- Born: May 2, 1945 (age 81) Jacksonville, Texas
- Education: Stanford University
- Known for: Control theory, Noncommutative geometry, Operator theory, Noncommutative algebra
- Scientific career
- Fields: Mathematics, Engineering, Computer science
- Workplaces: University of California, San Diego
- Doctoral advisor: Michael Grain Crandall

= John William Helton =

John William "Bill" Helton (Bill Helton) (born 1945) is a professor emeritus of mathematics from the University of California, San Diego.
 Helton is a Guggenheim Fellow and Fellow of the American Mathematical Society and the Institute of Electrical and Electronics Engineers. He has worked in the fields of operator theory, Hilbert space operators, control theory, algebraic geometry, and noncommutative computer algebra during his career. He organized the first International Workshop on Operator Theory and its Applications which has spawned revolutionary cross-discipline research for over forty years.

==Academic career==
Bill Helton received the bachelor’s degree in mathematics from the University of Texas at Austin, and the Master’s and Ph.D degree in mathematics from Stanford University. He was at Stony Brook University, as an Assistant and Associate Professor. He visited University of California, Los Angeles for six months and subsequently moved to University of California, San Diego where he became a Full Professor. He was one of the originators of noncommutative geometry. His earlier articles concerned circuit theory, distributed systems, and aspects of the theory of operators on Hilbert space which come from circuits, systems, differential and integral equations, and spectral theory. The theoretical studies of amplifier design by Helton and Youla were the first papers in the now ubiquitous area called H-infinity engineering.

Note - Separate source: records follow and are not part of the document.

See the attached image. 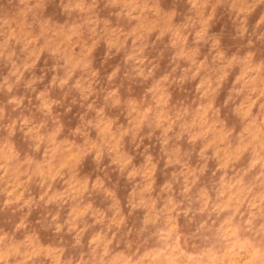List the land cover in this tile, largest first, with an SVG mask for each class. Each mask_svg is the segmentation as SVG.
<instances>
[{
    "label": "rangeland",
    "instance_id": "rangeland-1",
    "mask_svg": "<svg viewBox=\"0 0 264 264\" xmlns=\"http://www.w3.org/2000/svg\"><path fill=\"white\" fill-rule=\"evenodd\" d=\"M262 16L0 0V264H264Z\"/></svg>",
    "mask_w": 264,
    "mask_h": 264
},
{
    "label": "clouds",
    "instance_id": "clouds-1",
    "mask_svg": "<svg viewBox=\"0 0 264 264\" xmlns=\"http://www.w3.org/2000/svg\"><path fill=\"white\" fill-rule=\"evenodd\" d=\"M260 24H264V16L261 17V20L257 22V27L260 26ZM247 31V27L246 26H242V34L243 32Z\"/></svg>",
    "mask_w": 264,
    "mask_h": 264
}]
</instances>
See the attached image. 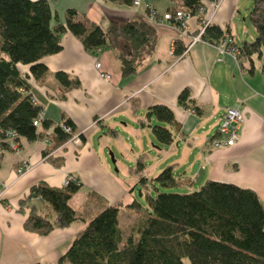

The focus of Helton’s recent work is treating the algebra behind matrix inequalities in a systematic way; this has necessitated development of real algebraic geometry for non-commutative polynomials. His seminal result in this area is the non-commutative version of Hilbert's Nullstellensatz. A related interest is computer algebra and Helton’s research group has been the main provider to Wolfram Mathematica of general non-commutative computer
algebra capability.

== Publications ==
- Books
- J. William Helton and Charles R. Johnson, Operator Theory, Analytic Functions, Matrices and Electrical Engineering, American Math Society, 1987.
- J. William Helton and Orlando Merino, ""Classical Control Using H-infty Methods", SIAM, 1998.
- J. William Helton and Matt James, "Extending H-infinity Control to Nonlinear Systems", SIAM, Dec. 1999.

- Papers
- Over 250 technical papers in various journals over 50 years.